(Your task) Exact retyping of the data: please keep every word and drop each picture.

(Supplied material)
>>

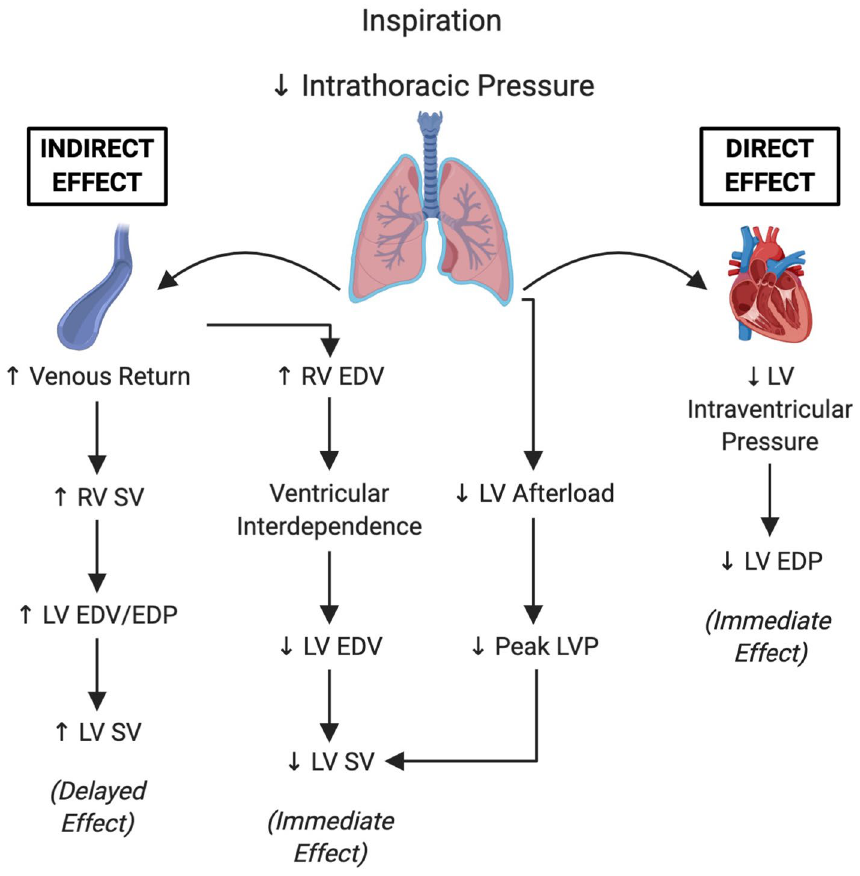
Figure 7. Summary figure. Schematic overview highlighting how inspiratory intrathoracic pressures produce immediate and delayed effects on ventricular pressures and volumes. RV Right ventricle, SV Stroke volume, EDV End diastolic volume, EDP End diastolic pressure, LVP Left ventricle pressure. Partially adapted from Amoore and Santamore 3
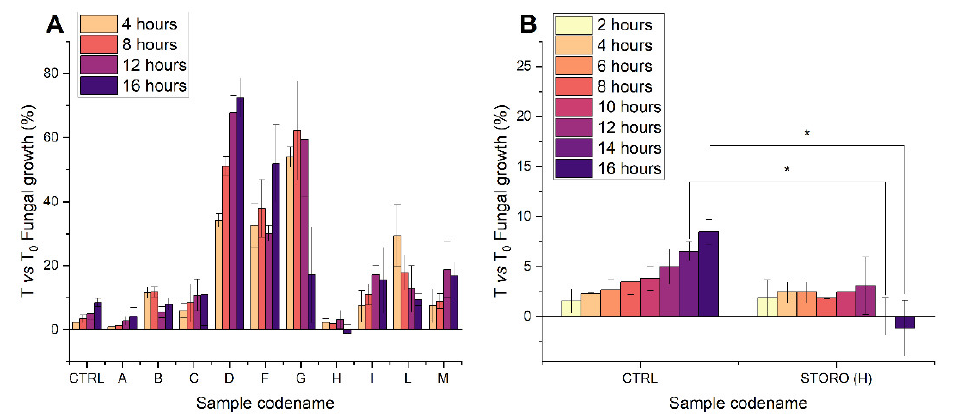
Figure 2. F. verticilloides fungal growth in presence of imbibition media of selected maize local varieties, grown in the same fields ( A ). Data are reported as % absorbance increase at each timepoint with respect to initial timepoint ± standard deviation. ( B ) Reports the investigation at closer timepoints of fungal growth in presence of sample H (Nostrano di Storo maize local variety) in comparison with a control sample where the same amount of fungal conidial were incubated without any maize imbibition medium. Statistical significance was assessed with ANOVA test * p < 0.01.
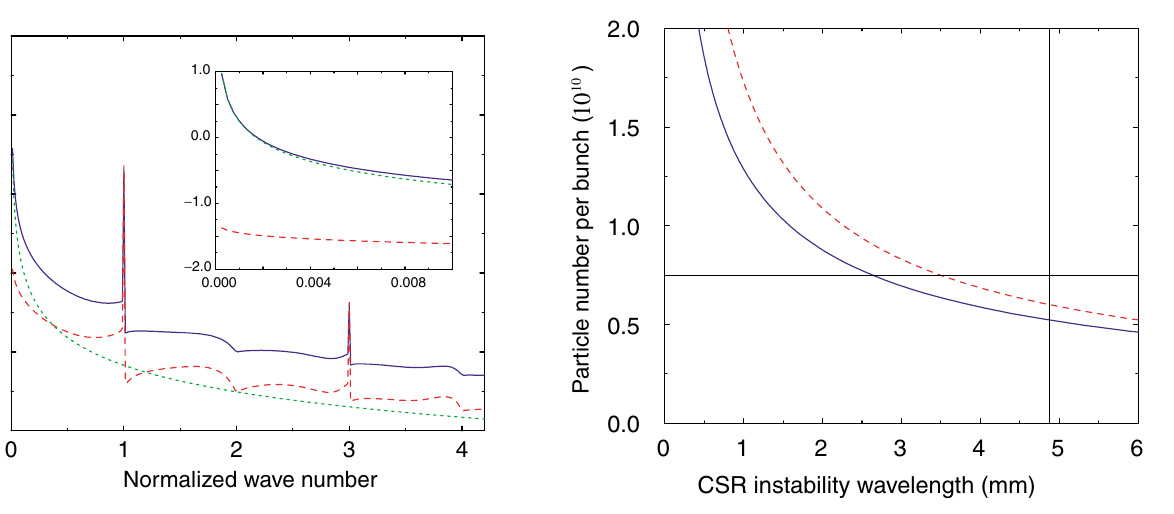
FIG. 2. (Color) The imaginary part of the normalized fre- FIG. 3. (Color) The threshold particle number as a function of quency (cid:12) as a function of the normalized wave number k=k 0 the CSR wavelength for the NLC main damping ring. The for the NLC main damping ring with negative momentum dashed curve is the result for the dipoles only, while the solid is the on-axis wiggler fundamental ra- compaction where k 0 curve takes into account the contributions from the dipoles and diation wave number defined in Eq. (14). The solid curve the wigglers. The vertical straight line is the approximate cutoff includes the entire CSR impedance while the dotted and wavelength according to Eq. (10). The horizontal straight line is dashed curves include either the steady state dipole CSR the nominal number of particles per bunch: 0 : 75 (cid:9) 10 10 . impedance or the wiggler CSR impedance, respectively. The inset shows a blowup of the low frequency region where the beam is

<<

(Solved exercise)
Figure 7. Summary figure. Schematic overview highlighting how inspiratory intrathoracic pressures produce immediate and delayed effects on ventricular pressures and volumes. RV Right ventricle, SV Stroke volume, EDV End diastolic volume, EDP End diastolic pressure, LVP Left ventricle pressure. Partially adapted from Amoore and Santamore 3
Figure 2. F. verticilloides fungal growth in presence of imbibition media of selected maize local varieties, grown in the same fields ( A ). Data are reported as % absorbance increase at each timepoint with respect to initial timepoint ± standard deviation. ( B ) Reports the investigation at closer timepoints of fungal growth in presence of sample H (Nostrano di Storo maize local variety) in comparison with a control sample where the same amount of fungal conidial were incubated without any maize imbibition medium. Statistical significance was assessed with ANOVA test * p < 0.01.
FIG. 2. (Color) The imaginary part of the normalized fre- FIG. 3. (Color) The threshold particle number as a function of quency (cid:12) as a function of the normalized wave number k=k 0 the CSR wavelength for the NLC main damping ring. The for the NLC main damping ring with negative momentum dashed curve is the result for the dipoles only, while the solid is the on-axis wiggler fundamental ra- compaction where k 0 curve takes into account the contributions from the dipoles and diation wave number defined in Eq. (14). The solid curve the wigglers. The vertical straight line is the approximate cutoff includes the entire CSR impedance while the dotted and wavelength according to Eq. (10). The horizontal straight line is dashed curves include either the steady state dipole CSR the nominal number of particles per bunch: 0 : 75 (cid:9) 10 10 . impedance or the wiggler CSR impedance, respectively. The inset shows a blowup of the low frequency region where the beam is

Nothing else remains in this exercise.